[Dataset excerpts]

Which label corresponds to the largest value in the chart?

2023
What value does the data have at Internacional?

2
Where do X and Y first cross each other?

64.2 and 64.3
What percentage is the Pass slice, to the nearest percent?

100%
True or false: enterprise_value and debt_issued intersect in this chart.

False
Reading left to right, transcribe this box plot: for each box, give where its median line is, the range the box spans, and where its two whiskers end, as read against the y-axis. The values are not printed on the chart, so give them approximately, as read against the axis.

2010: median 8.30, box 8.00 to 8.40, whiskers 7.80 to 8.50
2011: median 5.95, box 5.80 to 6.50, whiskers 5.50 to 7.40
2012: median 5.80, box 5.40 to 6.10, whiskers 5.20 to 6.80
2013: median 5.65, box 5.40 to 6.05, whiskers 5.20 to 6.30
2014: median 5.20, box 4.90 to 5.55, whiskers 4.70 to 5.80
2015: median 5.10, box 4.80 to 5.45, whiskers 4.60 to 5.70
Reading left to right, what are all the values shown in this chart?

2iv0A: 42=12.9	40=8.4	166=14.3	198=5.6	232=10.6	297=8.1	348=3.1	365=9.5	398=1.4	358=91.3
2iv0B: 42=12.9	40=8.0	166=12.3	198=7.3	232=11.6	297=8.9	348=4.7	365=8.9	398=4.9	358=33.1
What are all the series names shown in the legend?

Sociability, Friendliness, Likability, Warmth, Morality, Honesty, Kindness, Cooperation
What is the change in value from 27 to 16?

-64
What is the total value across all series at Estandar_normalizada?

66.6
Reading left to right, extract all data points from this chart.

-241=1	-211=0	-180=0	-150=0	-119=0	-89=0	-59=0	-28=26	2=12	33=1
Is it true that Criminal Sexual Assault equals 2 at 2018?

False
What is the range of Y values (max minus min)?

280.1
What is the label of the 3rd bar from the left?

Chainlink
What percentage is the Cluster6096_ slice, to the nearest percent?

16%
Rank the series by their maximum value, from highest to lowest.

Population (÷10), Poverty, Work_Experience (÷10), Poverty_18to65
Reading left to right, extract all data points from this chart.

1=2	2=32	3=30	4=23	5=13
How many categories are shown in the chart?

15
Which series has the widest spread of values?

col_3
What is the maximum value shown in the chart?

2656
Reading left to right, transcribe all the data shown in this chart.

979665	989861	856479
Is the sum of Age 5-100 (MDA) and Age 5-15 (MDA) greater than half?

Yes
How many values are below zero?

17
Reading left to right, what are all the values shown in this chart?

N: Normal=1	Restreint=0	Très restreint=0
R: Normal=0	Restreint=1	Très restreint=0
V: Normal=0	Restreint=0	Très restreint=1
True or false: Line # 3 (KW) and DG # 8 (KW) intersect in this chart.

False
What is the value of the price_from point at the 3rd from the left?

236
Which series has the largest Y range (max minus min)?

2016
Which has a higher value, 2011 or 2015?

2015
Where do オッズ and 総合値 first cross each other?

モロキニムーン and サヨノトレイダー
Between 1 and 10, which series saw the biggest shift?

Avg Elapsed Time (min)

[/Dataset excerpts]

**What you have to do**
Pull out each line of the listing above that contains the string "whiskers".

**Result of the task**
Reading left to right, transcribe this box plot: for each box, give where its median line is, the range the box spans, and where its two whiskers end, as read against the y-axis. The values are not printed on the chart, so give them approximately, as read against the axis.
2010: median 8.30, box 8.00 to 8.40, whiskers 7.80 to 8.50
2011: median 5.95, box 5.80 to 6.50, whiskers 5.50 to 7.40
2012: median 5.80, box 5.40 to 6.10, whiskers 5.20 to 6.80
2013: median 5.65, box 5.40 to 6.05, whiskers 5.20 to 6.30
2014: median 5.20, box 4.90 to 5.55, whiskers 4.70 to 5.80
2015: median 5.10, box 4.80 to 5.45, whiskers 4.60 to 5.70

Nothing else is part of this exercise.